I’ll write one version that stores the data in an image stack instead, just to show it is as easy. As we can manage several images at the same time, this means having multiple dynamic lists is possible.
Here is a version with an image rather than a vector :
test :
i[list] 1,1,1,3,-1 # List of RGB colors
eval "
# Macro that inserts a new element 'elt' into the image #ind, at index 'pos' ('pos' must be in [0,siz_list]).
insert(ind,siz_list,elt,pos) = (
_pos = pos;
if (_pos<=siz_list,
siz_list>=w(#ind)?resize(#ind,2*w(#ind)+1,1,1,s#ind,0);
for (k = 0, k<s#ind, ++k, copy(i(#ind,_pos+1,0,0,k),i(#ind,_pos,0,0,k),siz_list - _pos));
I[#ind,_pos] = elt;
++#siz_list;
);
);
# Macro that removes an element from the image #ind, located at index 'pos' ('pos' must be in [0,siz_list]).
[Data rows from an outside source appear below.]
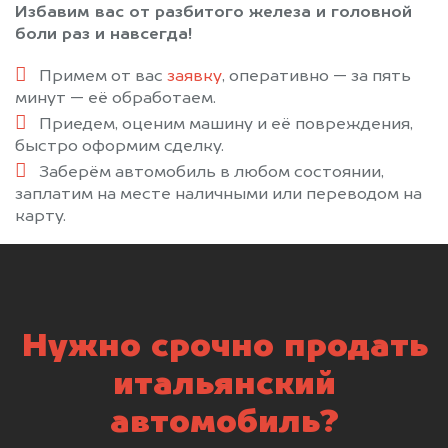
Избавим вас от разбитого железа и головной
боли раз и навсегда!
Примем от вас
заявку
, оперативно — за пять
минут — её обработаем.
Приедем, оценим машину и её повреждения,
быстро оформим сделку.
Заберём автомобиль в любом состоянии,
заплатим на месте наличными или переводом на
карту.
Нужно срочно продать
итальянский
автомобиль?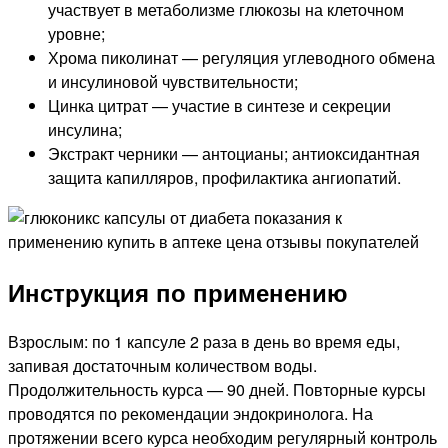
участвует в метаболизме глюкозы на клеточном
уровне;
Хрома пиколинат — регуляция углеводного обмена
и инсулиновой чувствительности;
Цинка цитрат — участие в синтезе и секреции
инсулина;
Экстракт черники — антоцианы; антиоксидантная
защита капилляров, профилактика ангиопатий.
Инструкция по применению
Взрослым: по 1 капсуле 2 раза в день во время еды,
запивая достаточным количеством воды.
Продолжительность курса — 90 дней. Повторные курсы
проводятся по рекомендации эндокринолога. На
протяжении всего курса необходим регулярный контроль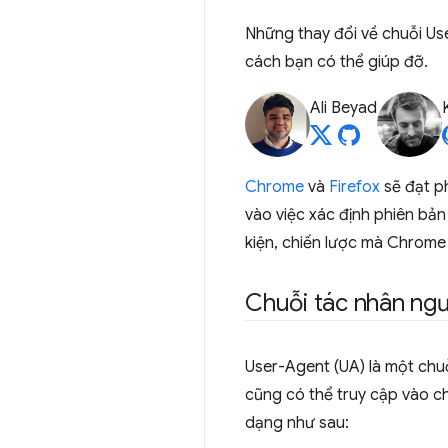
Những thay đổi về chuỗi Us
cách bạn có thể giúp đỡ.
Ali Beyad
Chrome
và
Firefox
sẽ đạt ph
vào việc xác định phiên bản 
kiện, chiến lược mà Chrome
Chuỗi tác nhân ng
User-Agent (UA) là một chuỗ
cũng có thể truy cập vào c
dạng như sau:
remove(ind,siz_list,pos) = (
_pos = pos;
if (_pos<=siz_list,
--#siz_list;
for (k = 0, k<s#ind, ++k, copy(I(#ind,_pos,0,0,k),I(#ind,_pos+1,0,0,k),siz_list - _pos));
I[#ind,siz_list] = -1;
)
);
siz_list = 0;
echo('---- Initial state ------------');
print(#"$list"); print(siz_list); # Empty list.
insert(#"$list",siz_list,[ 0,128,0 ],0);
insert(#"$list",siz_list,[ 64,0,0 ],0);
insert(#"$list",siz_list,[ 0,0,255 ],2);
echo('---- After three insertions ---');
print(#"$list"); print(siz_list); # List with three elements.
remove(#"$list",siz_list,0);
echo('--- After one removal ---------');
print(#"$list"); print(siz_list); # List with two elements.
"
No problem. Actually list and element manipulation were the first things I tried, with limited success, when I encountered G’MIC scripting (which was not that long ago; am still a relatively new user ). If I stare at your discussions long enough, I might learn something. Still struggling to follow the math and code but it is fun nevertheless.
PS All of you can make it up by looking into An Error Reduction Technique in Richardson-Lucy Deconvolution Method.
Actually I already had a look, not certain whether it applies generally because it appears directed towards a particular form of noise. I suspect some of the maths will be outside what I know just now anyway, so much to learn!